Most of china’s Aid is project mode, whose sustainability depends
heavily on continuous support from the Chinese Government. Limitation of the
technology and skills transfer by Chinese Government leads to questions of
sustainability of some of its development assistance. Aid flows from China are not laid out
transparently to other donors and development partners, including those that
are locally present. This will help not only the affect harmonization of
activities but also the integration with economic policies to underpin
macroeconomic stability.
On the outlook, it seems that the Chinese infrastructure projects in
Uganda attract higher unit costs than similar projects in other countries. The
Renaissance dam on the River Nile, which Addis Ababa projects will cost $4.7
billion, will produce 6,000 Megawatts of power(10 times Karuma dam) when fully
developed while karuma is projected to cost $2.2billion. Also the cost per kilometre
of the $ 476m four lane Kampala- Entebbe
expressway is $ 1.5m, a kilometre of the
six lane $ 612m Addis Ababa toll motor
way will cost 1.3m. All factors constant, on both projects- Uganda will be
paying higher than Ethiopia
Most of Chinese aid is tied – with at times
necessitating Uganda to import from China. Notably significant share of
Chinese export to Uganda are substandard. the Ugandan government allows the
Chinese Aliens to undercut local Ugandans out of business and allows Chinese
capital repatriation to be almost 100%
and at times given tax waivers or exemptions. Issa
Sekito, a spokesman for the Kampala City Traders Association has been on record
calling for government to place limits on Chinese trading activities in the
small and medium enterprise area.
There
are allegedly also elements of rent-seeking activities between Ugandan and
Chinese officials as was the case in Karuma dam procurement. The hydro power dam procurement process was dogged
by allegations of impropriety and whistle-blowers’ complaints that culminated
in court petitions and the Inspectorate Government (IGG) halting the process
citing bribery and corruption in the process. A court injunction halted the
process ordering the government to repeat the technical evaluation which led to
award of the to a China’s Sinohydro Corporation. The procurement flaws
delayed the project for two and half years. Also Chinese
companies are able to underbid local contractors for construction work since
Chinese construction companies that are subsidized by their government. And it
is difficult to get a government subsidy in Uganda. “They not only underbid
local companies, but they also import cheap Chinese equipment. So construction
companies in Uganda have gone out of business.

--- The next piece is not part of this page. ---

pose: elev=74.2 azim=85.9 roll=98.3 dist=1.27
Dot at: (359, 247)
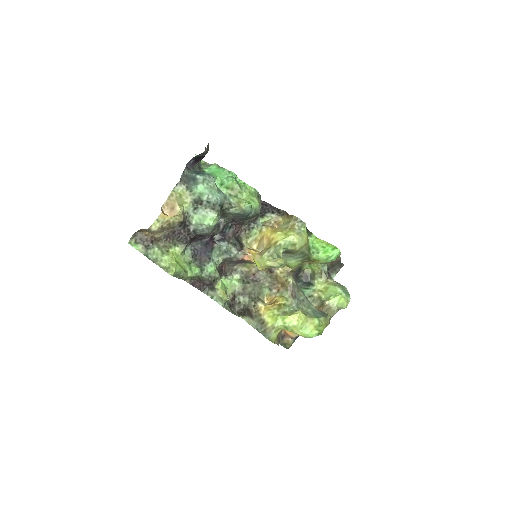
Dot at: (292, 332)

Although the Chinese have made
significant investments in Uganda and continue to make inroads in major infrastructure projects involving
roads, railway electrical power and communications,
the Ugandan government has not benefited greatly from increased trade with
China. The Chinese engagements could be a boomerang and this however, leaves a hypothetical question on who the beneficiary from the increased china-lisation of Uganda and needs a closer assessment of the ultimate outcomebearing in mind the Chinese have historically been xenophobic.
How does
China stand to gain from this collaboration? Is it through market creation?
Global leadership? Imperialist rivalry? etc especially when many Chinese, in
rural China, still live under difficult circumstances.
Does the increasing China influence in Uganda help to build inclusive growth? Are these one-off projects offering long term jobs? I am sure not. We need to think of agriculture based industrialization that can offer long term employment opportunities for the rural and urban populations. China is not offering any of that.